GPTZero contends that its Hallucination Check software should be a part of a publisher’s arsenal of AI-detection tools. That may help when attempting to determine whether a citation refers to actual research, but there are countermeasures that claim to be able to make AI authorship more difficult to detect. For example, a Claude Code skill called Humanizer says it “removes signs of AI-generated writing from text, making it sound more natural and human.” And there are many other anti-forensic options.

A recent report from the International Association of Scientific, Technical & Medical Publishers (STM) attempts to address the integrity challenges the scholarly community faces. The report says that the amount of academic communication reached 5.7 million articles in 2024, up from 3.9 million five years earlier. And it argues that publishing practices and policies need to adapt to the reality of AI-assisted and AI-fabricated research.

“Academic publishers are definitely aware of the problem and are taking steps to protect themselves,” said Adam Marcus, co-founder of Retraction Watch, which has documented many AI-related retractions, and managing editor of Gastroenterology & Endoscopy News, in an email to The Register. “Whether those will succeed remains to be seen.

“We’re in an AI arms race and it’s not clear the defenders can withstand the siege. However, it’s also important to recognize that publishers have made themselves vulnerable to these assaults by adopting a business model that has prioritized volume over quality. They are far from innocent victims.”

In a statement given to The Register after publication, the Neural Information Processing Systems Board said it reviews its guidance to authors and reviewers annually and that it’s actively monitoring the situation, but still wants writers to be able to use LLMs going forward. It also took issue with the idea that inaccurate references would invalidate research.

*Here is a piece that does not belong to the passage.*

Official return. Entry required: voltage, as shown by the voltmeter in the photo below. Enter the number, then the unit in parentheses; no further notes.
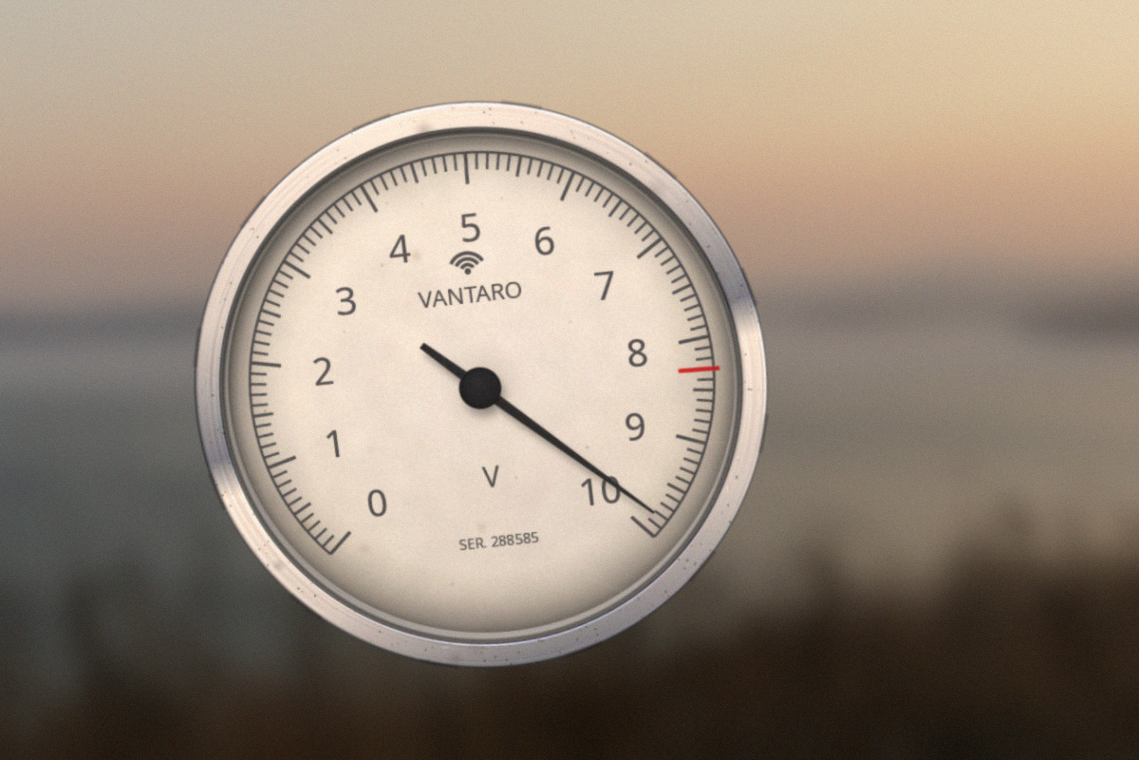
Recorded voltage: 9.8 (V)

“Regarding the findings of this specific work, we emphasize that significantly more effort is required to determine the implications,” a spokesperson said of GPTZero’s findings. “Even if 1.1 percent of the papers have one or more incorrect references due to the use of LLMs, the content of the papers themselves are not necessarily invalidated. For example, authors may have given an LLM a partial description of a citation and asked the LLM to produce bibtex (a formatted reference).” ®

Updated on Jan 23 to include a statement from NeurIPS.